ABOUT THIS TASK:
Between the line containing "left eye: (712, 204)" and the line containing "right hip: (146, 320)" lies a run of lines; give that run again exactly, with both of those lines, and nothing else from the entries below.

EXERCISE MATERIAL:
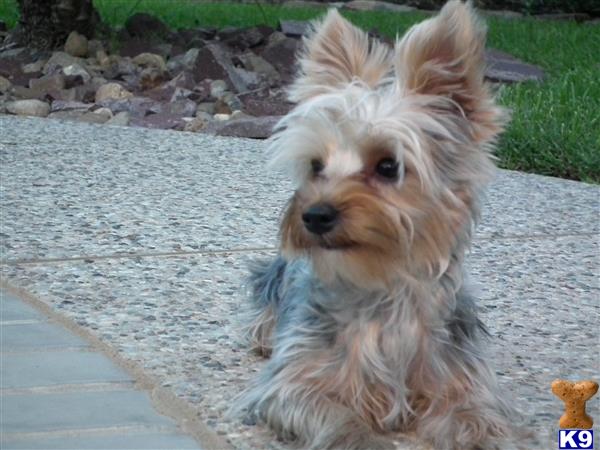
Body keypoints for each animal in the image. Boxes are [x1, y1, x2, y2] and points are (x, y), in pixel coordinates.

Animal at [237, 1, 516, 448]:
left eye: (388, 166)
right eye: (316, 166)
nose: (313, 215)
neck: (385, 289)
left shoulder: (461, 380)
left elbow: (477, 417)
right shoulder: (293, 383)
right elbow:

---

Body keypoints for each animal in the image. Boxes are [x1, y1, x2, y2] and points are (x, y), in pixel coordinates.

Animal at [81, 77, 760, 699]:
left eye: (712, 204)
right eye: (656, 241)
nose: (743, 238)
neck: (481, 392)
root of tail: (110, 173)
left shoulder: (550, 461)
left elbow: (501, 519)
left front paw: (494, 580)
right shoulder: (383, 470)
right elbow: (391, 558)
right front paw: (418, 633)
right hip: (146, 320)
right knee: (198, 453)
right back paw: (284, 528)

FINISHED EXERCISE:
left eye: (712, 204)
right eye: (656, 241)
nose: (743, 238)
neck: (481, 392)
root of tail: (110, 173)
left shoulder: (550, 461)
left elbow: (501, 519)
left front paw: (494, 580)
right shoulder: (383, 470)
right elbow: (391, 558)
right front paw: (418, 633)
right hip: (146, 320)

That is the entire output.